Okay, I just happen to have done the very same coursework a year ago.But the unfortunate thing is, I only  have ''bits'' of it. I'm going to copy paste the work I have for your use. Oh, and if you do get arrest by the police for plagarism, i'll bail you out :)

Introduction:

In this experiment, I am going to investigate how different enzyme concentrations affect the rate of reaction. I am going to use different liver masses as a source of Catalase (enzyme) and Hydrogen Peroxide as the substrate.
Hydrogen Peroxide is a chemical compound of Hydrogen and Oxygen with the formula H2O2. Pure, anhydrous Hydrogen Peroxide is a colourless, syrupy liquid that is a strong oxidizing agent (which is harmful) and, in water solution, a weak acid. It has an exact gravity of 1.44. It blisters the skin. When reacting with Catalase it gives off Oxygen and water.
Catalase behaves as a catalyst for the conversion of hydrogen peroxide into water and Oxygen. Catalase is an example of a particularly efficient enzyme. Catalase is a biological enzyme, which speeds up a chemical reaction.
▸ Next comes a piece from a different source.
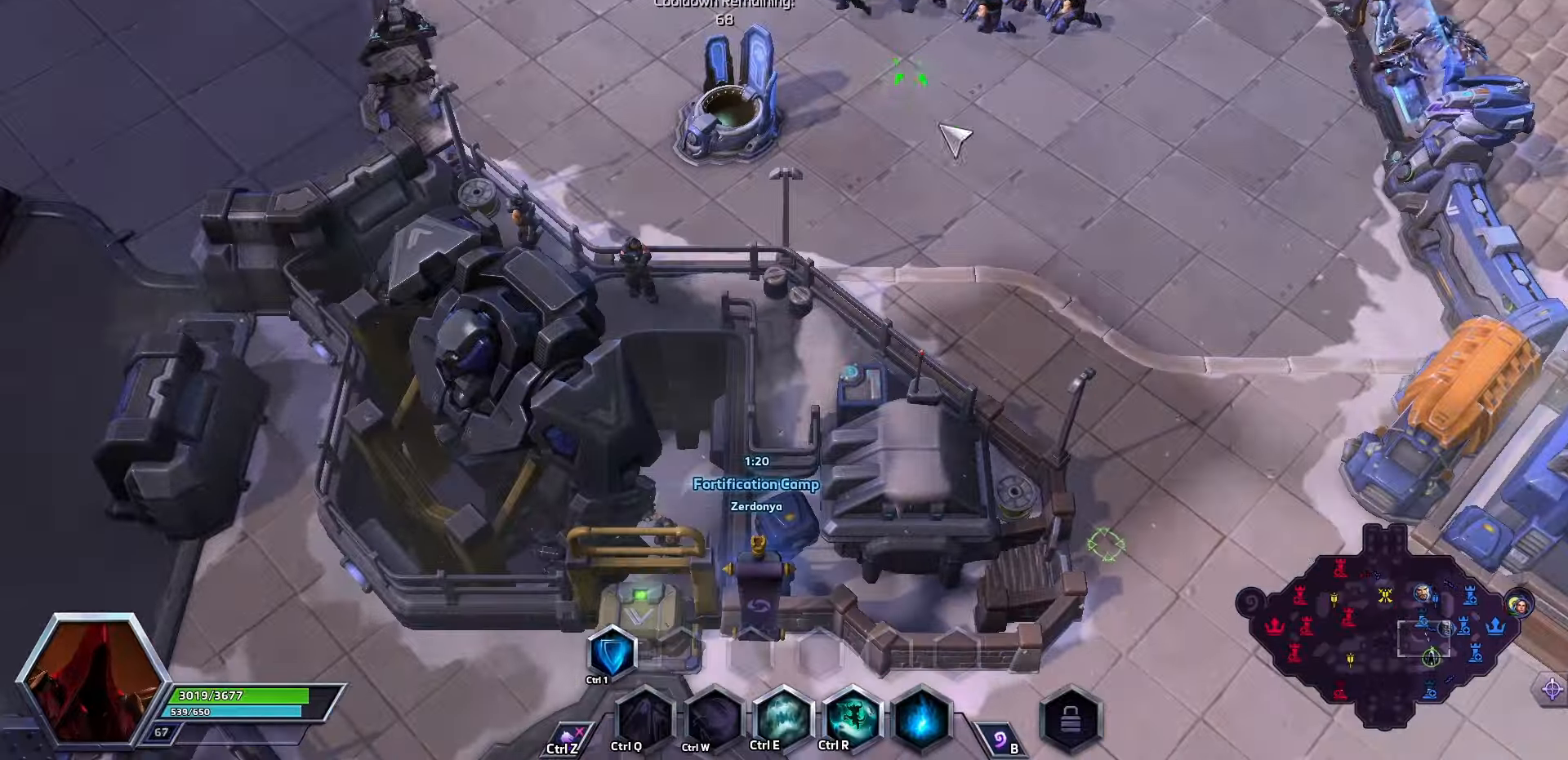
{"keys": [], "events": []}
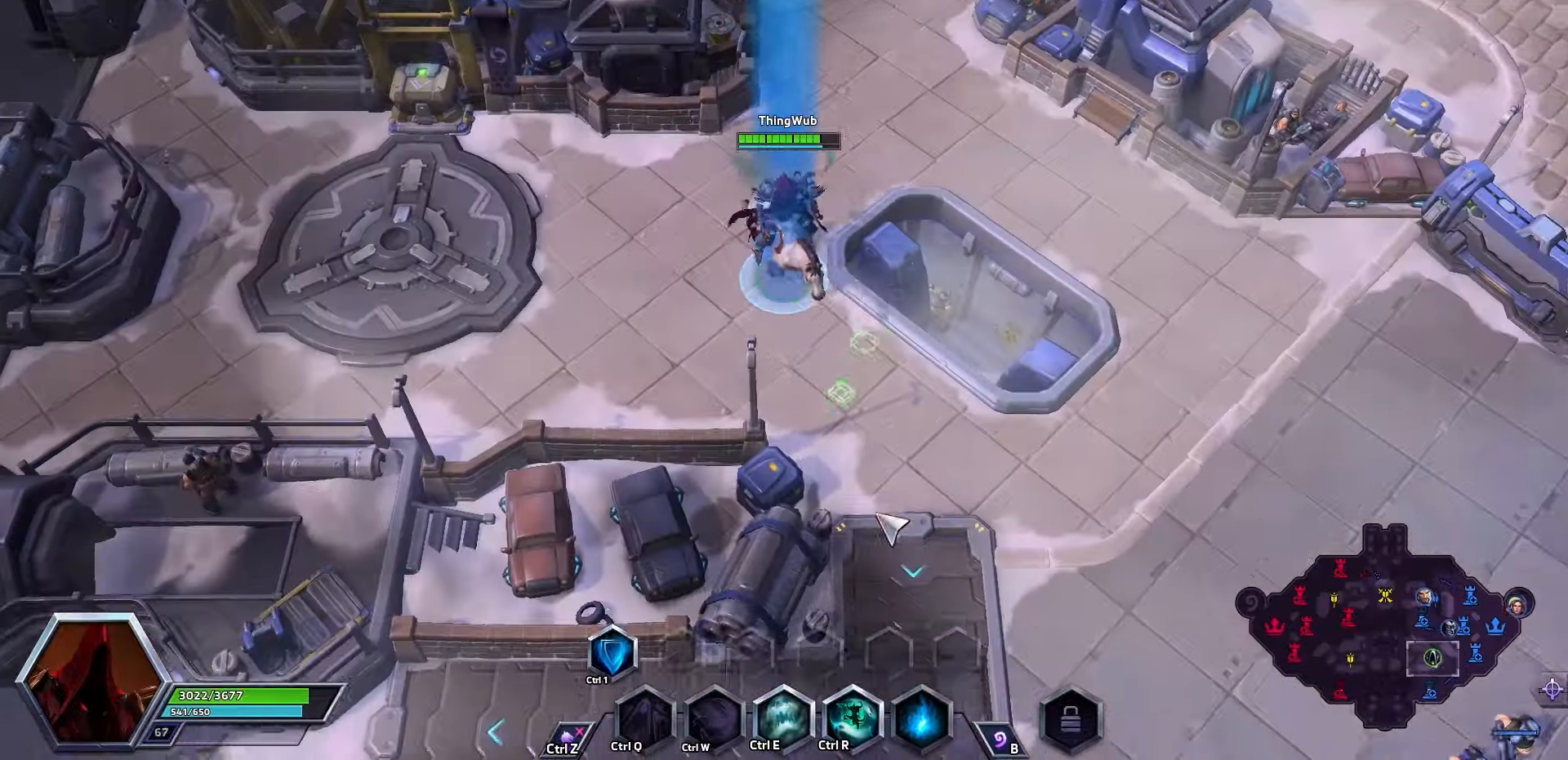
{"keys": [], "events": []}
Catalase is a biological enzyme that brings about (catalyses) the reaction by which hydrogen peroxide is decomposed to water and oxygen. Catalase is found in the liver. Catalase prevents the build up of and protects the body tissues from damage by Peroxide, which is continuously produced by numerous metabolic reactions (the chemical reactions that take place within each cell of a living organism). The Catalase converts the Hydrogen Peroxide (which is harmful) to Water and Oxygen (which are harmless).
In order to do this experiment I am going to use different liver masses as a source of the enzyme Catalase (these are 0g- control, 1g, 2g, 3g, 4g and 5g) on the substrate, Hydrogen peroxide (20 Vol). Hence the rate of reaction can be measured in terms of how much Oxygen is produced in the given time. An enzyme molecule contains many active sites, the area to which the substrate molecules bind to. The active site is precisely the right shape for the substrate molecules to slot into. All enzymes have a substrate molecule, which has a complimentary shape to the enzyme. As molecules of Hydrogen Peroxide collide into the active site of Catalase, temporary bonds form between the substrate and enzyme. As these bonds form, the Hydrogen Peroxide molecules are pulled into a slightly different shape, which makes it easier for the bonds to be broken. These bonds break and result in a product being formed. The products formed are Oxygen and Water. Due to the fact that Oxygen is a gas, it is easy to see the Oxygen being formed, in contrast to Water, so I will measure the volume of Oxygen being produced.

Aim:

To investigate the impact of different enzyme concentrations on the rate of reaction

Hypothesis:
Activation energy is needed by every reaction to occur. A high enzyme concentration inevitably increases the rate of reaction. There is a directly proportional ratio (positive correlation) between the two, until a peak rate of reaction occurs where the rate cannot increase any further. This will produce a straight-line graph through the origin, which will eventually flatten off at peak rate. 
 

Alternative hypothesis:
Having acknowledged the background information, I predict that as the concentration of the enzyme Catalase increases, the rate of reaction will increases proportionally up to a point where the reaction cannot proceed.
As 0.5g being the highest mass (enzyme concentration), I predict it will hydrolyse the Hydrogen Peroxide the fastest in contrast to all the other masses, so more product is produced. This is because the higher the mass of the liver, the more enzyme molecules in the solution, and therefore a large number of active sites available. This means that there is a greater chance of a substrate molecules colliding with an active site, resulting in more successful collisions as there are more active sites available.
As 0.1g being the lowest mass (enzyme concentration), I predict it will hydrolyse the Hydrogen Peroxide the slowest in contrast to all the other masses, so less product is produced. This is because the lower the mass of the liver, the less enzyme molecules in the solution, and therefore a small number of active sites available. This means that there is a little chance of a substrate molecules colliding with an active site, resulting in less successful collisions as there are less active sites available.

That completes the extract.